▸ **Work instruction**:
Please show every line of the records below that contains the string "Transactional", copying each such line in full. Case counts.

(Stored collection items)
↓

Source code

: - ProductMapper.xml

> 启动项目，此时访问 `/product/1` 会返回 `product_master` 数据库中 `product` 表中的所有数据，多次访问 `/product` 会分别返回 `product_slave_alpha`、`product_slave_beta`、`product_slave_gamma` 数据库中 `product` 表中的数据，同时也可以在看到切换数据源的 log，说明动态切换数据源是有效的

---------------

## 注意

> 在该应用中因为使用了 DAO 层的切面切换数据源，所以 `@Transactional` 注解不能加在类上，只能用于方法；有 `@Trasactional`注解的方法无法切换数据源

↑

▸ **Output of the task**:
> 在该应用中因为使用了 DAO 层的切面切换数据源，所以 `@Transactional` 注解不能加在类上，只能用于方法；有 `@Trasactional`注解的方法无法切换数据源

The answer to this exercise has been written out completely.